Mulher jovem branca e loira assistindo aula em classe
A cientista política argentina Geraldina Dana, que decidiu aprender português ao estudar relações internacionais - Arquivo pessoal

Se 15 anos atrás só dois locais em Buenos Aires aplicavam a prova de certificação na língua portuguesa, chamada de Celpe-Bras, hoje os postos se multiplicaram para oito em diferentes regiões do país, conta Neucilene Teixeira, coordenadora pedagógica do instituto IGR, que tem cerca de 500 alunos.

"Antes os moradores de outras províncias tinham que vir passar dois ou três dias na capital para fazer o exame. Agora muitas províncias já têm seus próprios postos", afirma ela. O número de argentinos que se inscreveram no exame passou de 399 para 554, entre 2019 e 2023, segundo os dados disponibilizados pelo Inep, do Ministério da Educação.

A coordenadora lembra que a procura por aulas online também aumentou muito a partir da pandemia, com a facilidade dos cursos à distância. Para ela, o crescimento do português entre os argentinos tem muito a ver com o aumento da oferta de bolsas acadêmicas para estrangeiros no Brasil e a inserção da língua no ensino básico.

Desde 2001, a cidade de Buenos Aires tem o chamado programa de colégios plurilíngue, onde as crianças aprendem o idioma como primeira ou segunda língua estrangeira. O projeto adicionou de 8 a 12 horas semanais à grade curricular de 26 escolas, incluindo inglês, português, italiano e francês.

O mesmo movimento aconteceu nos colégios particulares e no ensino médio, diz o argentino Fabricio Müller, diretor-executivo da Casa do Brasil, instituto privado que leciona a 1.500 alunos e 45 empresas. "Somos cada vez mais contratados para certificar o nível desses jovens. Os próprios pais pedem às escolas uma terceira língua além do inglês."

Segundo ele, isso começou na década de 1990, na onda das privatizações, e ganhou força nos anos 2000, quando houve um diálogo mais fluido entre os dois governos. "Com a crise de 2001 [quando um colapso financeiro levou ao congelamento das contas bancárias na Argentina], muita gente viu o Brasil como uma real oportunidade", lembra.

Mas a maioria dos profissionais do idioma evita, por ora, fazer uma relação com a crise econômica e inflacionária atual. "Não tenho dados sobre isso.

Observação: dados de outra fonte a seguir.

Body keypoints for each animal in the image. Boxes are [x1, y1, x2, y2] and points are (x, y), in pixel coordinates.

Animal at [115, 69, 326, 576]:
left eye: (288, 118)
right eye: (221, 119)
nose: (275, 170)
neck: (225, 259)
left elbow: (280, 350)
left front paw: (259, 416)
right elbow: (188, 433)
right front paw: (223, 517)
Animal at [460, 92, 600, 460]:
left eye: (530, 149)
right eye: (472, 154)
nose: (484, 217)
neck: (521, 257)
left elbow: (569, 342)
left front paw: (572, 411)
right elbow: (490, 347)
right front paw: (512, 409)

O que tenho certeza é que cada vez mais empresas nos procuram para ensinar português aos funcionários, tanto brasileiras com filiais na Argentina quanto o oposto, principalmente nas áreas de tecnologia e agronegócio", afirma Müller.

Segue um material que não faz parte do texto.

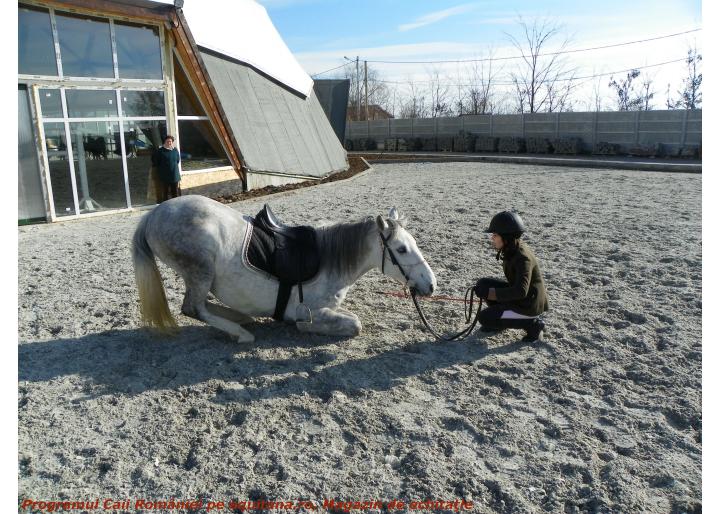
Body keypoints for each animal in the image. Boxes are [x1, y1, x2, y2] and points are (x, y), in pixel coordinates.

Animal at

O número de argentinos residentes ou temporários no Brasil atingiu seu recorde em 2022, com mais de 6.000 registros segundo a Polícia Federal, puxado por uma demanda represada pela pandemia e também pela crise. Por outro lado, com o câmbio favorável, turistas e moradores brasileiros inundam o país vizinho, aumentando ainda mais o intercâmbio cultural.

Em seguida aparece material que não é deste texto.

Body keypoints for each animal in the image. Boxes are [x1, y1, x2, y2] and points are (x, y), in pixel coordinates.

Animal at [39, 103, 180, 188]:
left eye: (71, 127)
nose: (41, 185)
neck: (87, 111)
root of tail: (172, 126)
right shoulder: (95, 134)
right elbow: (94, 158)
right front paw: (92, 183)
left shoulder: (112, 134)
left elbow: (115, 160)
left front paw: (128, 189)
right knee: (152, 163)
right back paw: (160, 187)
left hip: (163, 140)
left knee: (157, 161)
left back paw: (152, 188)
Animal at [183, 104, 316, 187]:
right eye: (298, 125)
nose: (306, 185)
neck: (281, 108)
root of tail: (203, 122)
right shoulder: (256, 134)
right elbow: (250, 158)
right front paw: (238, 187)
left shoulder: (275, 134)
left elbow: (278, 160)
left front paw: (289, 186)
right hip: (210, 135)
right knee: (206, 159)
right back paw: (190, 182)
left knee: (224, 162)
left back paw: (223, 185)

"O interesse cultural foi o pontapé para eu começar a estudar", conta o portenho Pedro Rodriguez, 22, estudante de ciências políticas que conheceu o Brasil de férias, mas hoje quer ser diplomata e vê no português um idioma importante para a carreira. "Não descarto viver no Brasil, há muitas coisas que nos conectam e nos unem", diz.